#### Requirement:
Copy out each line of the data that contains "Information".

#### Records for this task:
----

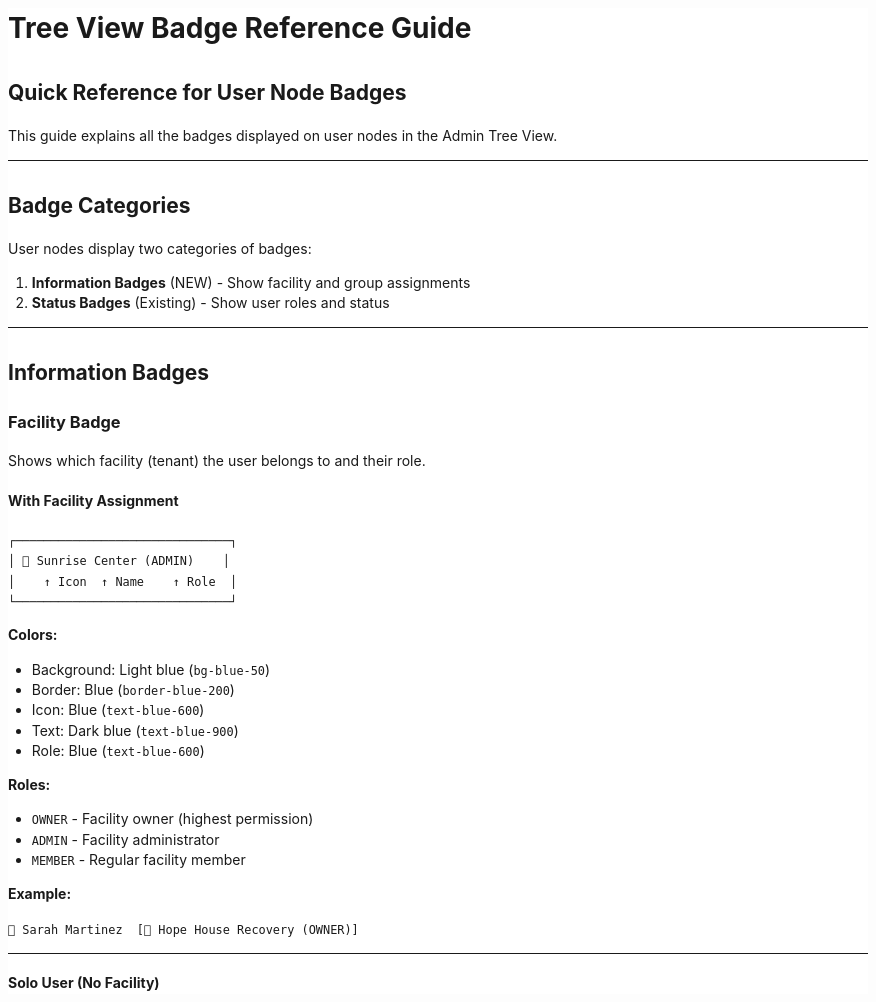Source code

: # Tree View Badge Reference Guide

## Quick Reference for User Node Badges

This guide explains all the badges displayed on user nodes in the Admin Tree View.

---

## Badge Categories

User nodes display two categories of badges:

1. **Information Badges** (NEW) - Show facility and group assignments
2. **Status Badges** (Existing) - Show user roles and status

---

## Information Badges

### Facility Badge

Shows which facility (tenant) the user belongs to and their role.

#### With Facility Assignment

```
┌──────────────────────────────┐
│ 🏢 Sunrise Center (ADMIN)    │
│    ↑ Icon  ↑ Name    ↑ Role  │
└──────────────────────────────┘
```

**Colors:**
- Background: Light blue (`bg-blue-50`)
- Border: Blue (`border-blue-200`)
- Icon: Blue (`text-blue-600`)
- Text: Dark blue (`text-blue-900`)
- Role: Blue (`text-blue-600`)

**Roles:**
- `OWNER` - Facility owner (highest permission)
- `ADMIN` - Facility administrator
- `MEMBER` - Regular facility member

**Example:**
```
👤 Sarah Martinez  [🏢 Hope House Recovery (OWNER)]
```

---

#### Solo User (No Facility)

----

#### Response to this exercise:
1. **Information Badges** (NEW) - Show facility and group assignments
## Information Badges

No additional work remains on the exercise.